After they begin talking again, Bella starts to piece together some of the strange things that she noticed about Edward, particularly after going to the Quileute Indian reservation on the coast and talking with her new friend Jacob about why the Cullen’s don’t go to the reservation. He tells her briefly about how the Quileute’s were supposedly decedent from wolves and the legend of “the Cold Ones.” This inspires Bella’s research further, including a trip to Port Angeles to get a book on the subject.

However, while in Port Angeles, Bella is followed by a group of drunk men, meaning her harm. Before anything can happen, Edward drives in and rescues her – a knight in a “stupid, shiny Volvo.” He takes her to dinner, and then home, during which she pieces together more ideas of who, or what, Edward really is. And when she reaches the conclusion of vampire, she confronts him.

And he reveals what he really is to her. He tells her that he is “the world’s most dangerous predator,” that everything about him invites her in, “as if I would need any of that!” He let’s her know that he is “designed to kill.” To which she quickly replies, “I don’t care.” He continues – his family is different, they don’t drink human blood, but to him, her blood is his “own personal brand of heroine” and he wanted to kill her that first day. Rather than being scared, she tells him that she’s not afraid of him, that she’s only afraid of losing him. “And so the lion fell in love with the lamb,” he says. “What a stupid lamb,” is her reply. “What a sick, masochistic lion,” he laughs sadly.

Their relationship continues to grow, though in the movie we are not privy to all their conversations, you at least get to see them, talking and getting to know one another. Everything is great until some “non-vegetarian” vampires come to town and disrupt their peaceful existence. One of the new vampires, James, is a tracker and he decides that Bella is his new hunt and he turns it into the best game ever when he realizes that the entire Cullen family is ready to defend her. Edward tells Bella that she is his life now, and that he will do anything to make her safe again. However, when it comes down to it, Bella is willing to sacrifice herself, if it means keeping her family – vampire and human – safe.

Suffice it to say there are a few more books with Bella and Edward in it, so you can guess how this first edition ends. But I hope that if and when you do go see the movie, that you will look at it with open eyes to see what I am only now realizing – we need to keep our eyes open, get good council and have mature and wise people speaking into our lives.

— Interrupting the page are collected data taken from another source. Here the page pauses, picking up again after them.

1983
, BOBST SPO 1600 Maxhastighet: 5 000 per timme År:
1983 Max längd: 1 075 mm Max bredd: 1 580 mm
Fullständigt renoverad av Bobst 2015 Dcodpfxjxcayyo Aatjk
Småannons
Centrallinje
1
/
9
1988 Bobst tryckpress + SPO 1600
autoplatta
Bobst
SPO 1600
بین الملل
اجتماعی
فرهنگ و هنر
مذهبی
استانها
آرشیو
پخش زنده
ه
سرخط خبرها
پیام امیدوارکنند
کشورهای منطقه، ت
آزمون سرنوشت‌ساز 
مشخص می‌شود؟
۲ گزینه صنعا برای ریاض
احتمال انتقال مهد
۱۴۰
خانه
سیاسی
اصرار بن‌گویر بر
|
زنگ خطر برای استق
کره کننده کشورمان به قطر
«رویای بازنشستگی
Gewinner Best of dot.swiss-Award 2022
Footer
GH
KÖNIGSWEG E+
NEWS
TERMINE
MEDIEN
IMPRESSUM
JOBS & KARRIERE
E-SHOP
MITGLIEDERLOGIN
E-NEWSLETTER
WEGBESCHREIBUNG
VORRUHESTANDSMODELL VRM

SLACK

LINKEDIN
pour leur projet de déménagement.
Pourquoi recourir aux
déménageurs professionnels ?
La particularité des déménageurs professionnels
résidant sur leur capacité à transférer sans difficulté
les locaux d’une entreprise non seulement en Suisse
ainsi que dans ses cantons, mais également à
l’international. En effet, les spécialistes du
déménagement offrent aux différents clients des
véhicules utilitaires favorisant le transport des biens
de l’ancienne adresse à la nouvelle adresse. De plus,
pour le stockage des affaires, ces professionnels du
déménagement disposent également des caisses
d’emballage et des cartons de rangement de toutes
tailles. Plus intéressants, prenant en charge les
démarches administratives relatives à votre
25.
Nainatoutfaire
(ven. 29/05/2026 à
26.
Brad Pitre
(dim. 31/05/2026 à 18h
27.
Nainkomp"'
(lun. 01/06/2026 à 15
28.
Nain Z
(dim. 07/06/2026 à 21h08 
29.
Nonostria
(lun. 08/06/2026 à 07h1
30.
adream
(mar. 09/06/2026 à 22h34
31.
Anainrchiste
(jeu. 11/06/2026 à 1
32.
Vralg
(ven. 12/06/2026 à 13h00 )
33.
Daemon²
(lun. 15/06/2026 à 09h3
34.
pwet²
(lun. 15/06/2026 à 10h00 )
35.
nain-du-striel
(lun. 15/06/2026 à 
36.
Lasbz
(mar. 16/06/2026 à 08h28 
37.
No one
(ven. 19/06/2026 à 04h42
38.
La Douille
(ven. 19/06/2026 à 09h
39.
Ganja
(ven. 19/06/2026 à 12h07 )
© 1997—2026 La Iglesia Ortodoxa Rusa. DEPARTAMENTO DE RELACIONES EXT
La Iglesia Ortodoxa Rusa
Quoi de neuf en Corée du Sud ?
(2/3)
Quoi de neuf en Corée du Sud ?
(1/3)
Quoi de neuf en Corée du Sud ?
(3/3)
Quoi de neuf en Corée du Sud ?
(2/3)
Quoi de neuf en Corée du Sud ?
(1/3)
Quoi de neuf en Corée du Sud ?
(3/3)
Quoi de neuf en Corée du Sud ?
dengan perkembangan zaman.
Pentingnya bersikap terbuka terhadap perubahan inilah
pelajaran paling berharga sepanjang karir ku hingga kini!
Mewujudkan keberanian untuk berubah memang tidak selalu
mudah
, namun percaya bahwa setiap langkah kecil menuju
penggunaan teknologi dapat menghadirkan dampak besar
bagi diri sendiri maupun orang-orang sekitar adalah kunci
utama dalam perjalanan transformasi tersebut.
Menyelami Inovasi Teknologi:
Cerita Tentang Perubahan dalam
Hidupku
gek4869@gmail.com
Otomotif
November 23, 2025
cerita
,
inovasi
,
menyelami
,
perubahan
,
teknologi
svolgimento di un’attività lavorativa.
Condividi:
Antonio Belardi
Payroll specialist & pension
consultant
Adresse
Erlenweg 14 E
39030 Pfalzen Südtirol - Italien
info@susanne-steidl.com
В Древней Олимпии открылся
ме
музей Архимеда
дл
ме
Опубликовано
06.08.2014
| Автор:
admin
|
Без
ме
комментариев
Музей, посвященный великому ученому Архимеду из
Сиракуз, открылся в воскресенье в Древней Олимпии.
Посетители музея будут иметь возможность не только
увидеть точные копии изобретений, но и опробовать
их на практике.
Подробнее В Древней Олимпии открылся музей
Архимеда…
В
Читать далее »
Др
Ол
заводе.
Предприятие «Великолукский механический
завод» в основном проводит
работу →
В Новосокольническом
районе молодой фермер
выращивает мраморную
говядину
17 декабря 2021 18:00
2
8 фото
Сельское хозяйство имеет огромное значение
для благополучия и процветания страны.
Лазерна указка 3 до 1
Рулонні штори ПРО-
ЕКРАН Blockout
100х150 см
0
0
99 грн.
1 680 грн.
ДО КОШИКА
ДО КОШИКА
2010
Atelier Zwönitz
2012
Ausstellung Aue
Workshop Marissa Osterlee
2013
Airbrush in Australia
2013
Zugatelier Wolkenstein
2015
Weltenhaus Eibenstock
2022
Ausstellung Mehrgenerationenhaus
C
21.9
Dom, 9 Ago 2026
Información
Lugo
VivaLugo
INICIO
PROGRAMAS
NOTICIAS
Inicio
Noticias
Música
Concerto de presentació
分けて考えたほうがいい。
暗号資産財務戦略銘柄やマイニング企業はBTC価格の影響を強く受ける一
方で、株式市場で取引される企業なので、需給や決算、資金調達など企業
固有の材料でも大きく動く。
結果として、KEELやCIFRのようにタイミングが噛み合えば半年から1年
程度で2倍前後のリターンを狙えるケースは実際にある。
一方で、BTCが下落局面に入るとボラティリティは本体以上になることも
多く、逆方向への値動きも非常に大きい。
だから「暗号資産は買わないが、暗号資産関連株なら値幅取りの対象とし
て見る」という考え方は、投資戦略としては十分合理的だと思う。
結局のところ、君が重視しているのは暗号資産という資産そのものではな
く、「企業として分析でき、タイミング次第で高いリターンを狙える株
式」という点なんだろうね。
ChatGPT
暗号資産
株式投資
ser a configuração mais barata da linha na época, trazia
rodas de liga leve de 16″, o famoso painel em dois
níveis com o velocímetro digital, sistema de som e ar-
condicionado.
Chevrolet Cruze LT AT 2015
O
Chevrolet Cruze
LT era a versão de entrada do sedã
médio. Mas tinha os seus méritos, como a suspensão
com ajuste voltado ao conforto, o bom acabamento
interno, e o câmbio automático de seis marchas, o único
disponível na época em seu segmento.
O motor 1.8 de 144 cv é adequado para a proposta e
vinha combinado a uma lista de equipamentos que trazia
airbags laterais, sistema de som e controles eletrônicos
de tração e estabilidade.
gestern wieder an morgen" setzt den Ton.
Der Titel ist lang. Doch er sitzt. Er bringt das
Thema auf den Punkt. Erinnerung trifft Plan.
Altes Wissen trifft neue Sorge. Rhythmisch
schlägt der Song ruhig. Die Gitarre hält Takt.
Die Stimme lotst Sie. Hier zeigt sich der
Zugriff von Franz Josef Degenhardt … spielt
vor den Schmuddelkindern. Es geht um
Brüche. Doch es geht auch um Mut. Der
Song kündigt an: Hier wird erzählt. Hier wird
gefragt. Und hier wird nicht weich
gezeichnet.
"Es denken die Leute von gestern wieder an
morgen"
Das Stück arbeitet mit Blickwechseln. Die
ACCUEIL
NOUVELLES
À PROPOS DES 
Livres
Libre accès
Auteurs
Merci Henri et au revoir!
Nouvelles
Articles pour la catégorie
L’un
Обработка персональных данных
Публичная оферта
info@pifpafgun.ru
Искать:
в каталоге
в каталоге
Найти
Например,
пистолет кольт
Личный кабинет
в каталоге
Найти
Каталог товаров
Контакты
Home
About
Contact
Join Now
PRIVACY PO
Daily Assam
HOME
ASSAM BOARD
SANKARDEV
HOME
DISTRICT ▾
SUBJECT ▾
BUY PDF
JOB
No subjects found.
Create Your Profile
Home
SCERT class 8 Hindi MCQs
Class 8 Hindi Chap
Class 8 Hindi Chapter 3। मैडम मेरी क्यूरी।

“What does that have to do with vampires and a teenage romance?” you may ask. Well, let me tell you. Bella dives into her relationship with Edward with her whole heart, and that is exactly what is at stake – her heart. She gives Edward herself so quickly she even calls herself a “stupid lamb.” So often we give ourselves away so quickly, as I did with Twilight, that we don’t often realize how much we are putting on the line. We give so much time and effort to things without even a second thought, and most often, they’re not even things that are inherently harmful to us, but we don’t do them in a way that glorifies God. 1 Corinthians 10:31 says that “whether you eat or drink, or whatever you do, do all to the glory of God.” Whether it’s reading a book series, or watching a movie or whatever, we need to be doing it with the specific point of worshiping God with our actions and motives. We need to be throwing ourselves into our relationship with God with the same intensity as a teenage girl in love with a vampire.

In closing, for those of you who have read the books and have been hesitant to see the movie, go see it, with the open mind that they will not get everything right, but that it will be a great supplement to the books – a fleshing out of the main ideas. For those of you who have never read the books, or have been avoiding the teenage-vampire-romance, go check it out and be challenged to have the same kind of passion for God that Bella has for her sparkly vampire.